The police abandon Miquel’s body in a seedy neighborhood, and when it eventually arrives at the morgue, he’s identified as Julian Carax based on the papers he carries. Fortuny is devastated to hear that his son is dead, but when he arrives at the morgue and sees Miquel’s body, he screams in relief, which the police interpret as grief. Fumero sees the body and knows it’s Miquel, but allows it to be buried as Carax. That way, Fumero can never be accused of killing Carax—because technically he would already be dead.

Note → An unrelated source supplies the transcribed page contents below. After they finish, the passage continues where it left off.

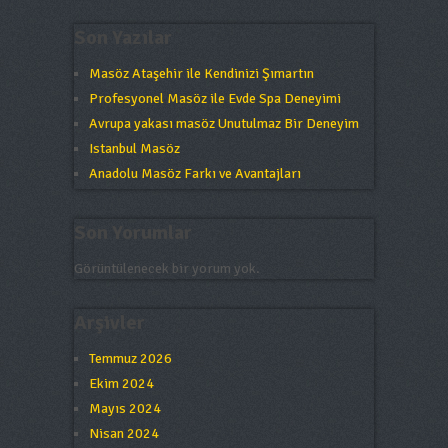
Son Yazılar
Masöz Ataşehir ile Kendinizi Şımartın
Profesyonel Masöz ile Evde Spa Deneyimi
Avrupa yakası masöz Unutulmaz Bir Deneyim
Istanbul Masöz
Anadolu Masöz Farkı ve Avantajları
Son Yorumlar
Görüntülenecek bir yorum yok.
Arşivler
Temmuz 2026
Ekim 2024
Mayıs 2024
Nisan 2024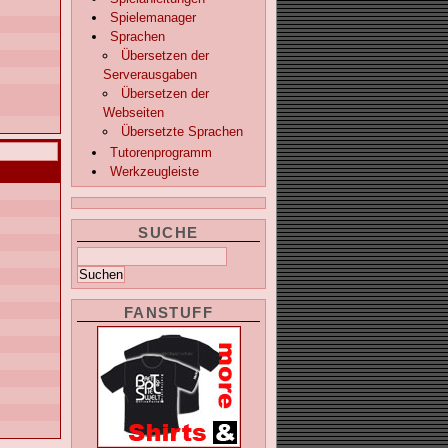
Spielemanager
Sprachen
Übersetzen der
Serverausgaben
Übersetzen der
Webseiten
Übersetzte Sprachen
Tutorenprogramm
Werkzeugleiste
SUCHE
FANSTUFF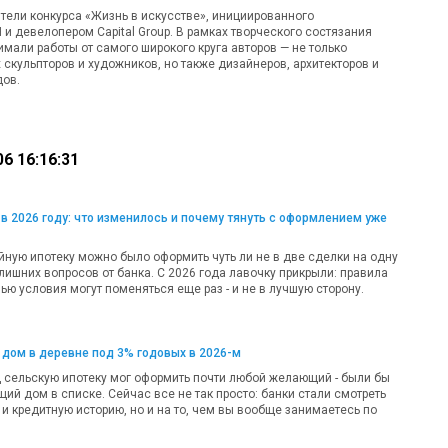
ели конкурса «Жизнь в искусстве», инициированного
 девелопером Capital Group. В рамках творческого состязания
мали работы от самого широкого круга авторов — не только
скульпторов и художников, но также дизайнеров, архитекторов и
дов.
6 16:16:31
в 2026 году: что изменилось и почему тянуть с оформлением уже
ную ипотеку можно было оформить чуть ли не в две сделки на одну
лишних вопросов от банка. С 2026 года лавочку прикрыли: правила
ью условия могут поменяться еще раз - и не в лучшую сторону.
 дом в деревне под 3% годовых в 2026-м
д сельскую ипотеку мог оформить почти любой желающий - были бы
ий дом в списке. Сейчас все не так просто: банки стали смотреть
 и кредитную историю, но и на то, чем вы вообще занимаетесь по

Fumero is incredibly adept at manipulating government mechanisms like the paperwork at the morgue for his own gain, even while he continues to act outside the law. This is an indictment not only of his own character but of bureaucracies which have no moral structure but are easily twisted to facilitate wrongdoing.
Meanwhile, Nuria hasn’t heard from either Carax or Miquel and is sick with worry. When Don Fonseca calls from the morgue to say that Carax’s body has been buried, she returns home in tears to find Carax hiding in the apartment. She understands immediately that Miquel has died in his place, and feels guilty for her relief. Carax and Nuria become lovers again.
Even though she’s spent little time with him, Nuria’s passion for Carax is overwhelming. It’s notable that romantic passions are often the most rewarding aspects of characters’ lives, even while they expose their flaws or lead them into moral dilemmas and tragedy.